A dificuldade que as pessoas de modo geral têm de falar sobre o assunto é grande. Parece que discutir o problema significa melindrar alguém ou trazer à tona as dores da alma. E pode ser que ao refletir, realmente as dores se intensifiquem, mas, penso há que se enfrentar a dor para que ela possa, pelo menos para as próximas gerações, cessar o sofrimento e permitir oportunidades iguais para todos.
Felizmente hoje, muitas políticas foram criadas com a intenção de implantar ações que cumpram a tarefa da promoção da igualdade, com respeito e tolerância às diferenças.
Percebi, ainda, que nós professores temos como tarefa ininterrupta a abordagem do tema bem como a promoção do debate e da reflexão sobre as questões étnico raciais, mas que não apenas o professor.

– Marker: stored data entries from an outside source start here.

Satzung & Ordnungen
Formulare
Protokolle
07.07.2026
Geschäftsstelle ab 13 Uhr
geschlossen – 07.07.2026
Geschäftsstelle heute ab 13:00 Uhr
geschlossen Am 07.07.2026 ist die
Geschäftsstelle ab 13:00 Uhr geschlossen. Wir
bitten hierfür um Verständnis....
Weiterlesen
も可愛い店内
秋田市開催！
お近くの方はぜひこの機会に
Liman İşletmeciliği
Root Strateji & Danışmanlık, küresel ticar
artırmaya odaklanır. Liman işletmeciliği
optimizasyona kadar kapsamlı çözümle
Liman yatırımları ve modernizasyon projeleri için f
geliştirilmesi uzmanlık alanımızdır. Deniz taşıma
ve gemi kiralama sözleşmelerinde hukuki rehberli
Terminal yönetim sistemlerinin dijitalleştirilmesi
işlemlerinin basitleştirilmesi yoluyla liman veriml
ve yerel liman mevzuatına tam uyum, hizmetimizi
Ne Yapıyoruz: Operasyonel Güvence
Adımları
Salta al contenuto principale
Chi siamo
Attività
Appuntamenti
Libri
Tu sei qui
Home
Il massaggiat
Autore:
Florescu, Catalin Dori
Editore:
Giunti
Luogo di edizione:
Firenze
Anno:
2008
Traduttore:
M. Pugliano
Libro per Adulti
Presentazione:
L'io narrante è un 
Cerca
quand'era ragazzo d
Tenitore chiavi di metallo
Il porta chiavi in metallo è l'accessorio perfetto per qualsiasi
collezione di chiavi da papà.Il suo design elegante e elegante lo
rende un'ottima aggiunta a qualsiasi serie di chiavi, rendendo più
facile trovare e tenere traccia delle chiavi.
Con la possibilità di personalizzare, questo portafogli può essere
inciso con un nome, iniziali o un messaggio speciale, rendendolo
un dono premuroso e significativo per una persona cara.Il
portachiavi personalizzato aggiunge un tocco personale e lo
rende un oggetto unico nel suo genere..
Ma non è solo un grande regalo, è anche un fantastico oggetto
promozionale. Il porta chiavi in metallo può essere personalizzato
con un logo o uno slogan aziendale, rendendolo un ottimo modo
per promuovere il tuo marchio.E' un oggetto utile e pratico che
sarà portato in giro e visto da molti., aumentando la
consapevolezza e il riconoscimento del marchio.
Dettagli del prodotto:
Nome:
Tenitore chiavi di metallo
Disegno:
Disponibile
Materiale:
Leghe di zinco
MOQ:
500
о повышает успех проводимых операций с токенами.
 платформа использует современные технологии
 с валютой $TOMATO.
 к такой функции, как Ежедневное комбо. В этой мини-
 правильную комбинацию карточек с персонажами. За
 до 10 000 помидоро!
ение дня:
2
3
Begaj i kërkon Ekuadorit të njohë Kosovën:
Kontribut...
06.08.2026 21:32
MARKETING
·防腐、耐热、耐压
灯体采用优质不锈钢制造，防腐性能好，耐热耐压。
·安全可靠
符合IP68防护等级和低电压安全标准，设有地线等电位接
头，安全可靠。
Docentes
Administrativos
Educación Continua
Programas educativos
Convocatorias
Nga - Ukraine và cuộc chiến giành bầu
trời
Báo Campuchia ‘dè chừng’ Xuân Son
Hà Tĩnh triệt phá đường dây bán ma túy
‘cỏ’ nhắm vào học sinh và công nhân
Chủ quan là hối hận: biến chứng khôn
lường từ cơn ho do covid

A direção e funcionários deveriam receber formação
ou participar das discussões e ou projetos que aconteçam na escola ou Rede de Ensino, para melhor conseguirmos ajudar a criança conforme sugere Marilene Leal Paré no texto Dimensões da Expressão Afro-Cultural: "O aluno de origem afro cuja escola não considere essas dimensões poderá desenvolver mecanismos de defesa que prejudicariam o desenvolvimento pleno da sua aprendizagem".